The patent debate is filled with articles, news and opinions that often include intricate, technical and potentially unfamiliar words. Save the Inventor thinks it’s time to clear up the confusion. With the inventor’s glossary, we’ll help you cut through the rhetoric and get to the facts surrounding the issue.
This week Save the Inventor defines customer stay and joinder provision.
Customer Stay Provision
The customer stay provision, which is found in pending patent legislation, directs courts to stay judicial proceedings against vendors, manufacturers, and end-users of a product when a retailer or manufacturer in the distribution chain of the product is a party in the infringement suit.
 Stay is a suspension of a case or a suspension of a particular proceeding within a case.
What this means for inventors
Proponents of the customer stay provision claim it is necessary to help protect the innocent end-users of allegedly infringing products from litigation. However, the language used in pending patent legislation is too broad and flawed.
As the provision stands, large companies that use inventor’s intellectual property illegally and infringe on their patent would be unfairly protected from patent infringement lawsuits because inventors would have to sue the manufacturers first. While an inventor has to chase down multiple overseas manufacturers (think time and cost) before they can directly pursue the company selling the alleged infringing product, that company gains a foothold in the marketplace and continues profiting from the inventor’s patented innovation. As currently written, the customer stay provision would inoculate big, corporate infringers while leaving small inventors with an expensive and protracted path for defending their intellectual property.

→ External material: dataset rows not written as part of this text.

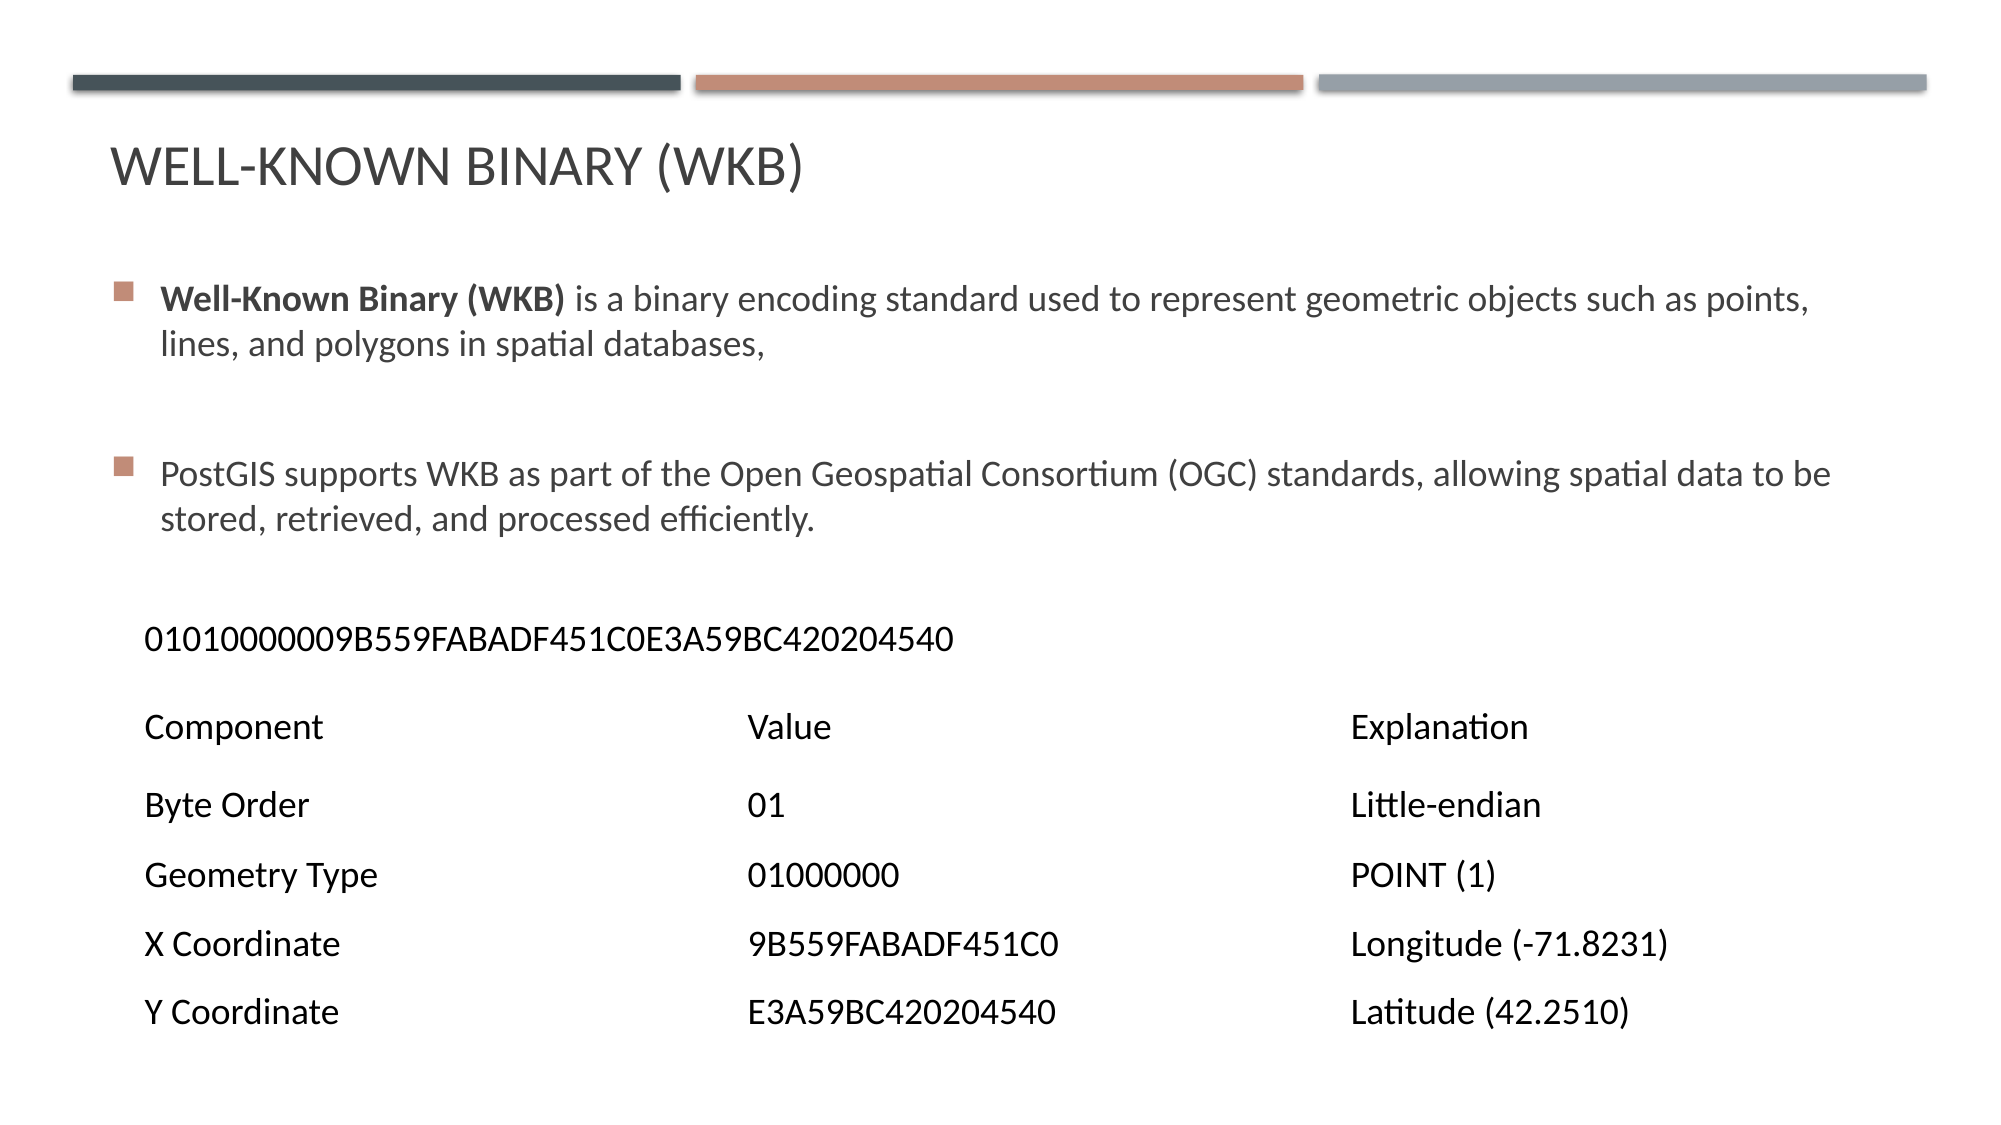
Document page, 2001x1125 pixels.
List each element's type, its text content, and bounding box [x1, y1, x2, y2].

table_header Longitude (-71.8231) [1336, 917, 1939, 977]
table_header Component [130, 700, 733, 760]
table_header POINT (1) [1336, 848, 1939, 908]
text_box 01010000009B559FABADF451C0E3A59BC420204540 [129, 607, 1130, 667]
table_header 01 [733, 779, 1336, 839]
list Well-Known Binary (WKB) is a binary encoding standard used to represent geometric objects such as points, lines, and polygons in spatial databases, PostGIS supports WKB as part of the Open Geospatial Consortium (OGC) standards, allowing spatial data to be stored, retrieved, and processed efficiently. [95, 235, 1905, 577]
table_header Byte Order [130, 779, 733, 839]
table_header Geometry Type [130, 848, 733, 908]
table_header X Coordinate [130, 917, 733, 977]
title Well-known binary (wkb) [95, 115, 1905, 205]
table_header E3A59BC420204540 [733, 985, 1336, 1045]
table_header Little-endian [1336, 779, 1939, 839]
table_header Latitude (42.2510) [1336, 985, 1939, 1045]
table_header Explanation [1336, 700, 1939, 760]
table_header Value [733, 700, 1336, 760]
table_header 01000000 [733, 848, 1336, 908]
table_header 9B559FABADF451C0 [733, 917, 1336, 977]
table_header Y Coordinate [130, 985, 733, 1045]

The joinder provision, allows the district court to join an “interested” third party to a lawsuit and make that third party liable if there is a problem with the collection of attorneys' fees by the losing party after the end of the case. The joinder provision is aimed at companies that “hide behind” so-called “patent trolls," which often have no assets other than the asserted patents.
 Joinder is the joining of two or more legal issues together.
What this means for inventors
At the end of a patent litigation case, the court grants all legal fees to the losing party, which may be insurmountable. With the joinder provision, if the losing party cannot pay the fees, the winning party may drag an “interested party” into the case to pay the fees; for example, a university who licensed technology for a particular product or investors.
Although this provision has been promoted as a way to curb abusive litigation, in practice, it will have little impact on its intended target. In fact, the joinder provision could prevent the enforcement of legitimate patent rights while letting abusers walk away from their obligations.
As currently written pending legislation, the joinder provision includes a loophole that would allow companies that back so-called “patent trolls” to avoid joinder and any responsibility for a fee award by renouncing ownership or direct financial interest in the losing party. Unfortunately, the same approach would not be possible for universities, researchers, and companies that back start-ups.
If proposed legislation passes with this provision, “interested parties” would be less likely to invest in small inventors or license patents due to the risk of being pulled into costly patent litigation cases.